Some chapters are, by the nature of their subject matter, more somber and serious. There are lively, if dark, anecdotes in the chapter on Alexander the Great. For example, Alexander agreed to give his personal paparazzo of a poet, Choerilus, a gold coin for every good verse and a punch for every bad one; the poet ended up beaten to death, giving a new meaning to the phrase “poetry slam.” But the number of horrors Alexander visited on enemies and friends alike (after the fall of Tyre, which he had besieged for seven months, he was still so furious he crucified a further 2,000 Tyrians for good measure) leaves one thinking that a better title for him might have been Alexander the Terrible.
This book could have been arranged so as merely to shock and titillate (we do learn, for instance, that the residents of Lesbos invented fellatio), and the chapter entitled “Sex” will not disappoint. But there is an appealing elbow-patched old-fashionedness to McKeown’s voice and style, as with his occasional gentle, teacherly corrections: “[I]t is strictly speaking incorrect to refer in the plural to the ‘protagonists’ in a play, novel, or movie.” (“Protagonist” means “first performer.”) Or, of “thespian,” that it is a “rather pretentious term for ‘actor.’ ”
A dash of “Attic salt” seasons the whole volume, especially in asides: When quoting from Aelian’s Miscellaneous History—“In the year of the ninety-first Olympic Games, when Exaenetus of Acragas won the foot race”—McKeown adds, “i.e., 416 b.c.; a modern writer might have said, ‘In the year that the Athenians killed all the adult male inhabitants of Melos and enslaved all the women and children.’ ” No Athenian apologist he!
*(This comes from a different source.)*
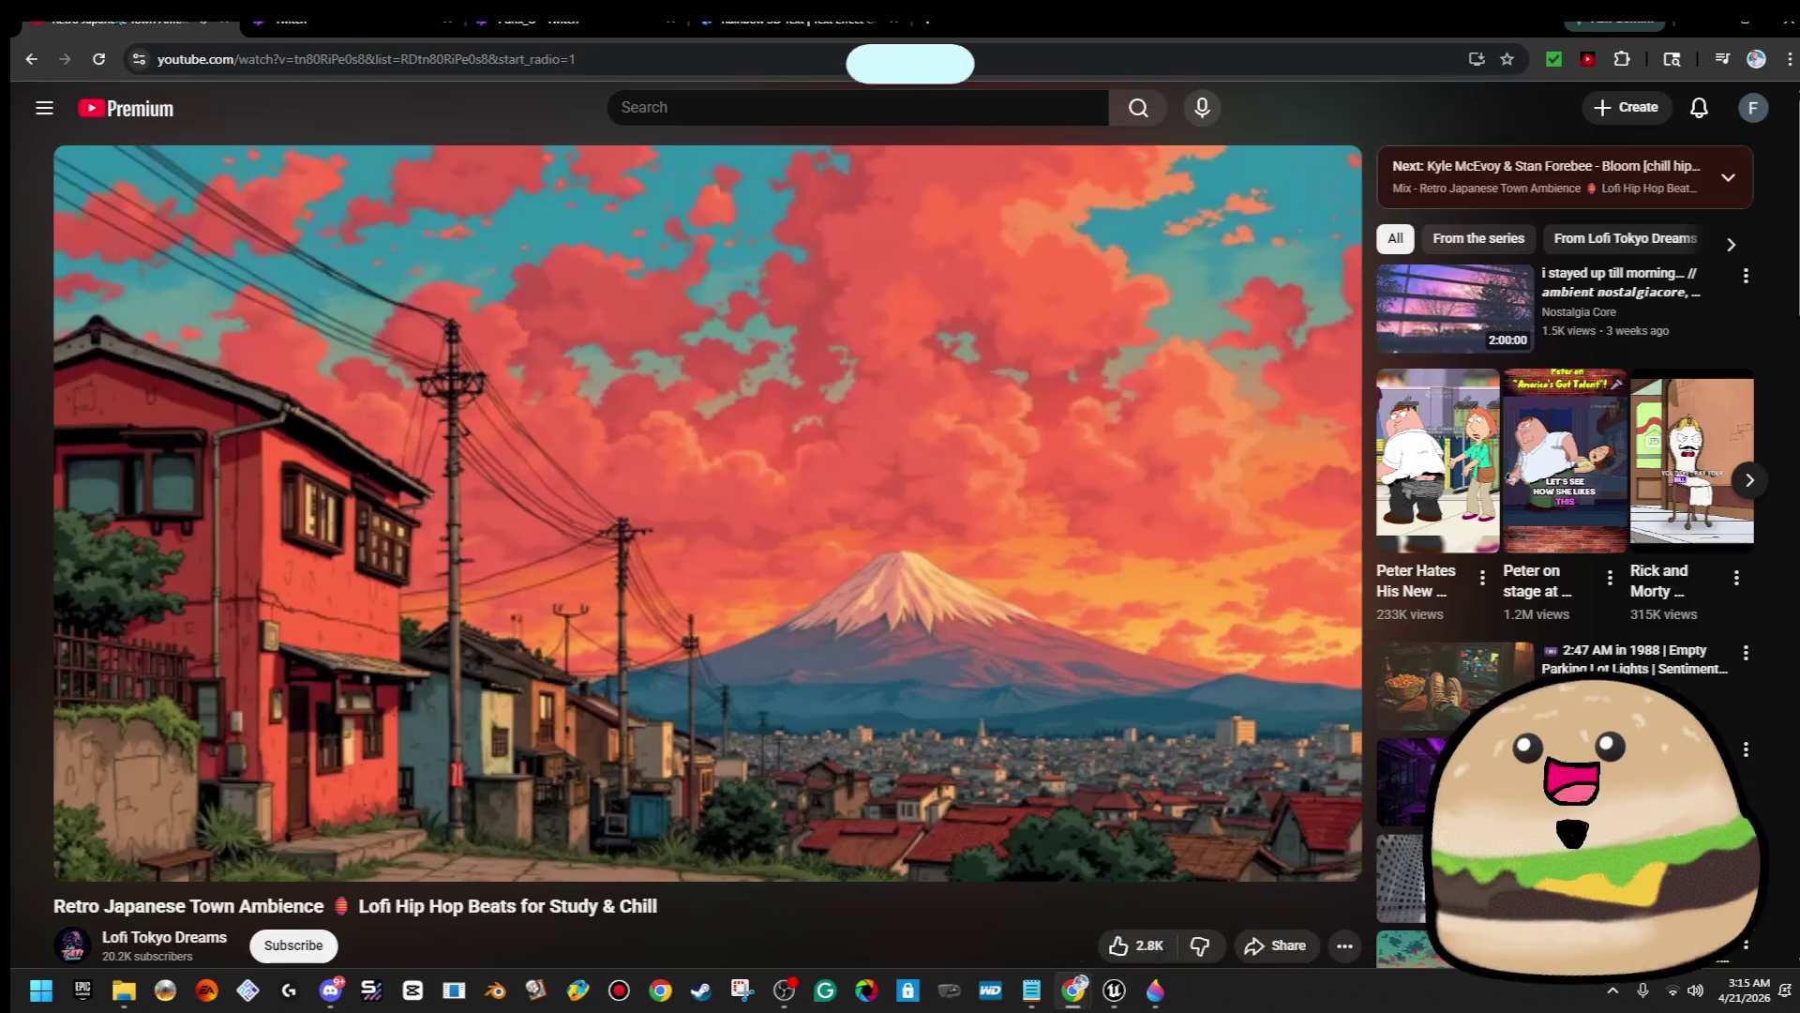
Paste the rainbow CREATED BY graphic into Paint 3D, undo it, and bring TextStudio back
{"action": "left_click", "coordinate": [310, 18]}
At the start of the chapter on “Women,” McKeown observes wryly that “this chapter might almost better have been entitled ‘Misogyny.’ ” The unshowy and conversational translations throughout appear to be McKeown’s own.
This reviewer is also relieved that the author has stuck with the traditional and perfectly workable “b.c.” in dates, and not the ungainly if politically correct “b.c.e.,” or “Before the Common Era” (the Common Era coincidentally starting around the time of the birth of Christ). It’s the sort of book destined to end up in one of the two most honored places for any favorite volume: the nightstand, or an arm’s-length away from the porcelain throne. It’s the perfect graduation present for a budding classicist, or for anyone of your acquaintance who loves history, mythology, ancient literature, archaeology, drama, philosophy, or the more humane letters.
What English teacher wouldn’t want on his or her door the following quotation from Socrates? “If I had taken Prodicus’ 50-drachma course on etymology, I could have told you straightaway the whole truth about words. But I didn’t, I took only the one drachma course.”
A. E. Stallings, poet and translator, is the author, most recently, of Olives: Poems.